A recent collection of Martin Amis short non-fiction pieces, The Rub of Time: Bellow, Nabokov, Hitchens, Travolta, Trump: Essays and Reportage, 1994–2017, is by the Martin Amis that I like best, the Martin Amis for whom I try to be a better reader than usual.

There's much here about literature and politics and there are some sections with the heading "Personal". For literature Amis offers further examinations of writers important to him. Nobody has ever written more usefully about Nabokov than Amis does, and one of Amis's many strengths as a reader and a critic is to dive into the swift currents of love and awe for genius without being swept away.

(Amis often deploys two comma-divided nouns within parentheses in what I believe to be a conscious display of Nabokov's influence, a sharing of a gift with readers who know their Lolita.)

Alas, while Amis's enthusiasm and insight for Nabokov are thrilling, I have never been able to follow him on his hikes up the mountains of Bellow and Roth. But I doggedly read every word he has to say on those subjects, because everything in this book is worth reading.
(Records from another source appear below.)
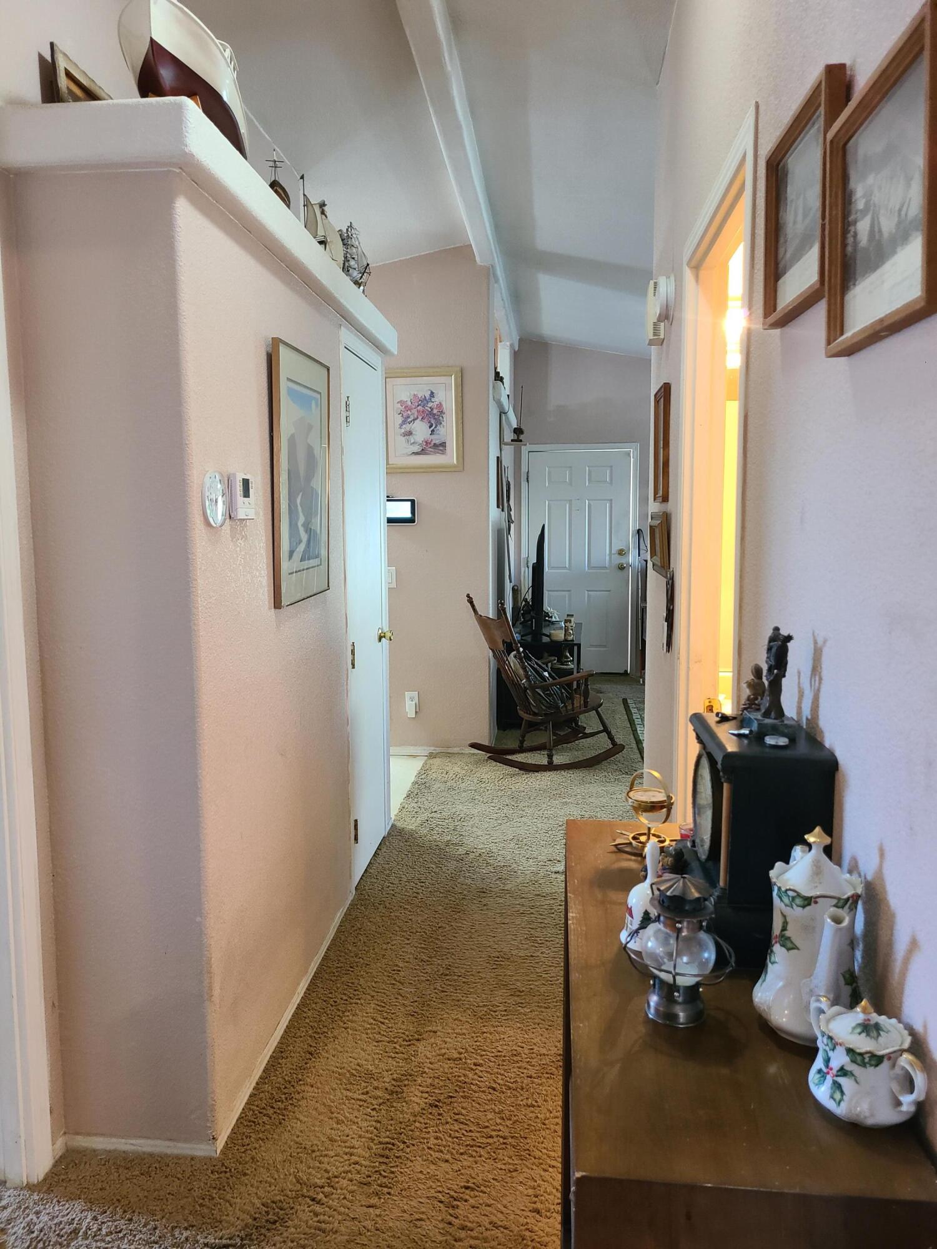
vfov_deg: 67.3
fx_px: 938
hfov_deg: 53.1
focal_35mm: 26
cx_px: 468
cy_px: 624
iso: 320
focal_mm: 5.4
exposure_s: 1/40
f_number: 1.8
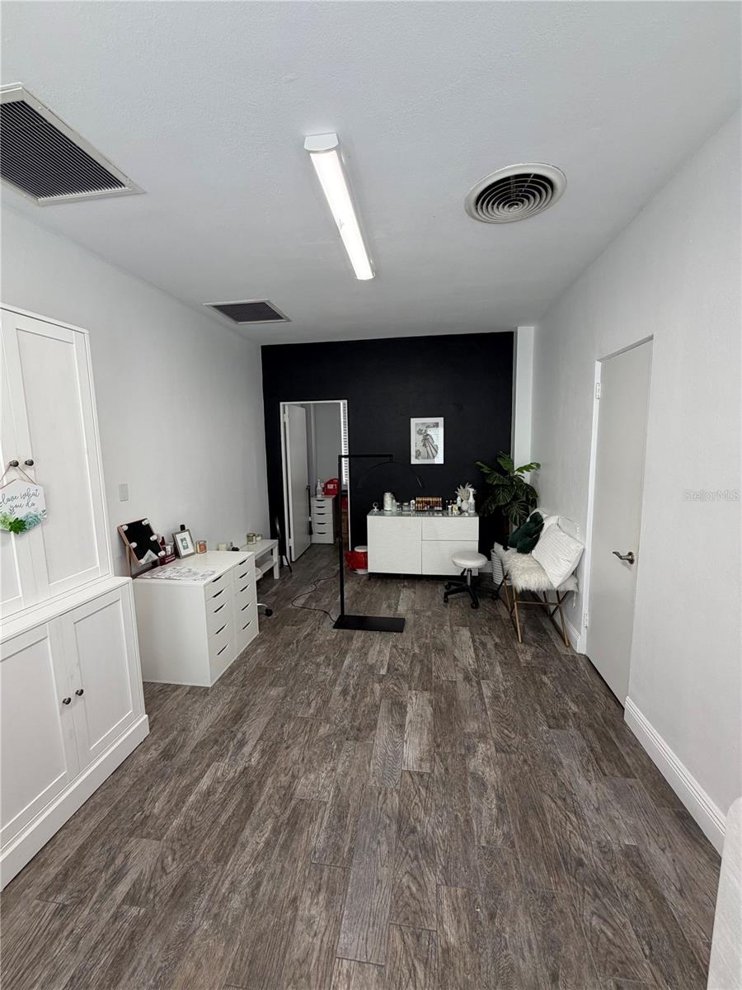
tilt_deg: -6.6
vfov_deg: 102.1
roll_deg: +1.4
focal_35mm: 14
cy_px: 495
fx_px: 400
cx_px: 371
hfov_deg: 85.7
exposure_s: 1/120
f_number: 2.2
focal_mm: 2.22
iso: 100
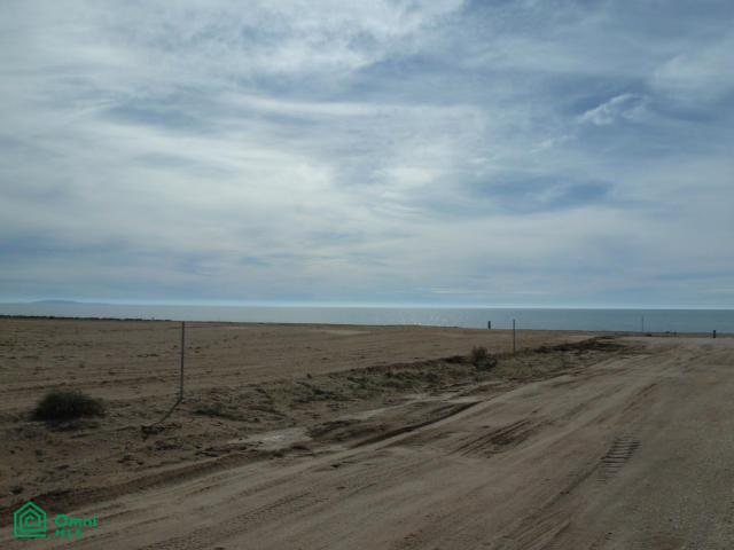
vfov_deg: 46.8
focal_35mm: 30
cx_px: 367
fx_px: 636
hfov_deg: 60.0
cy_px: 275
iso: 80
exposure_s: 1/1300
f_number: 6.3
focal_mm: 5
A few pieces on tennis from the 1990s stand out for not being the equal of everything else here. And this despite my having a considerable personal interest in the sport. Part of the problem might be that they were written for The New Yorker, a periodical that so favors a tone of weary condescension thatit might as well be the official house style.

But Amis's short, non-fiction pieces have gradually been circling something that's stated here almost explicitly, a kind of artistic and humanistic and intensely verbal morality.
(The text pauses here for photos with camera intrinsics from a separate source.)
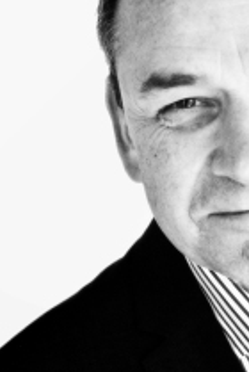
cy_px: 308
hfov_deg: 15.4
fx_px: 910
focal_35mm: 88
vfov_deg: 22.7
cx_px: 234
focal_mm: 24
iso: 1600
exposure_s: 1/250
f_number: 2.8
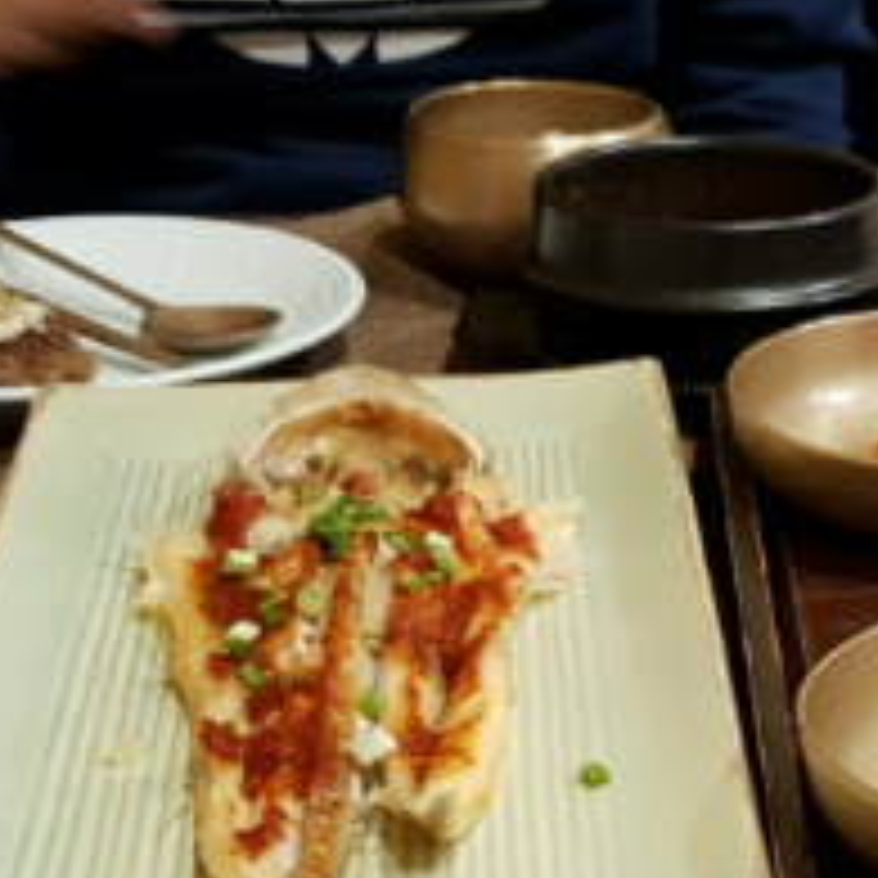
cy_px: 788
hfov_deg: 18.8
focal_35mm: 86
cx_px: 1112
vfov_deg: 19.8
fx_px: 2468
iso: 250
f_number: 1.7
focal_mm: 4.2
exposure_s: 1/15
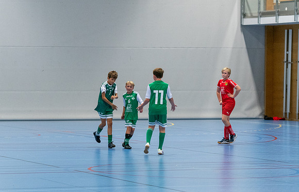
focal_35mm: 181
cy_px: 116
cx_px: 122
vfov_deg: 7.4
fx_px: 1487
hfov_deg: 11.5
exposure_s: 1/500
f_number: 2.8
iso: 2200
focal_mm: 100
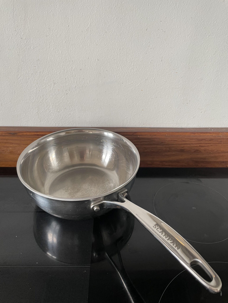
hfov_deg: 53.1
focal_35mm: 26
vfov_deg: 67.3
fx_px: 228
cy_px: 152
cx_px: 114
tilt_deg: -32.3
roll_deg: -0.4
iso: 125
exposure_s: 1/91
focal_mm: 4.2
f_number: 1.6
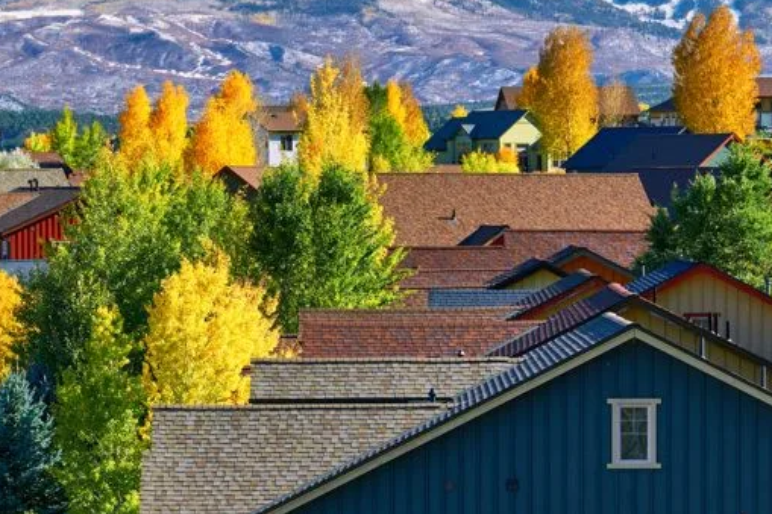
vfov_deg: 5.6
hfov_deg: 8.5
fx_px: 5209
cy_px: 183
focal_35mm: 243
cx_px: 408
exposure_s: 1/105
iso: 200
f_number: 5.6
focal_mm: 68.7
Something like this: "The foundational literary principle is decorum, which means something like the opposite of its dictionary definition: 'behavior in keeping with good taste and propriety' (i.e., submission to an ovine consensus). In literature, decorum means the concurrence of style and content—together with a third element which I can only vaguely express as earning the right."

This is the crux. And the principles contained within it can be expanded to include just about anything.
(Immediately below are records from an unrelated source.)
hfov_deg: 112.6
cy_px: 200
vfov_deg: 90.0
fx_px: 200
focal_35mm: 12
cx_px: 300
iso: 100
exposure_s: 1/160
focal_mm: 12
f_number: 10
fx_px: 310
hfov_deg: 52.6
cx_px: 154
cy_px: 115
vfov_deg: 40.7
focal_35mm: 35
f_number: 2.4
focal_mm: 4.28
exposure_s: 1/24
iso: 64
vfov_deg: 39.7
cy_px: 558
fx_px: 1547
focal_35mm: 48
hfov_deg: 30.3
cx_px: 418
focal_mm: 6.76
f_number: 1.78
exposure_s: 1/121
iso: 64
Later, when Amis describes Saul Bellow's biographer Zachary Leader as "respectful but unintimidated, balanced but never anodyne", whose "literary criticism, like his prose, is unfailingly stylish and acute", he could be fairly describing himself.

One of the strongest pieces in this collection shows Amis the explorer making a foray into the porn film industry in California. It could so easily be a condescending item about the grotesqueries of various "others" and shock value in abundance on low hanging branches.

But Amis encounters a truly remarkable porn star, a woman he finds to be admirable and worthy of respect, moreso than most people described in this book. She describes herself as a prostitute, because she looked the word up in the dictionary and recognized her profession: exchanging sex for money.

At the end of his journey, however, Amis decides, "not quite. Prostitution is the oldest profession; and market-driven porno is, perhaps, the newest profession. You are more like a gladiator: a contemporary gladiator. Of course, the gladiators were slaves—but some of them won their freedom. And you, I think, will win yours".

This is a rallying cry not so much for the reader but for the subject; though I expect readers also to feel elevated and inspired by it.

And this is why these particular Amis books are so rewarding. He travels the world and considers people whose lives and existence I hadn't even had notions of. He can bring a sympathetic eye to a Trump rally, a movie star, a destitute, paralyzed mass-murderer in a South American slum.

But he's never swept away. Just as Nabokov's genius won't blind his critical vision, his understanding of the reasons people might commit horrible acts does not lead him to a placid acceptance of those actions.

We can disagree with Amis about anything. But I never doubt his effort, his sincerity and his honesty. He makes large swathes of the world and its denizens understandable because he makes himself understandable.

Does that sound like an easy thing to do? I don't think it is. We all stand to gain by trying it, though, and this is a dazzling result of that process.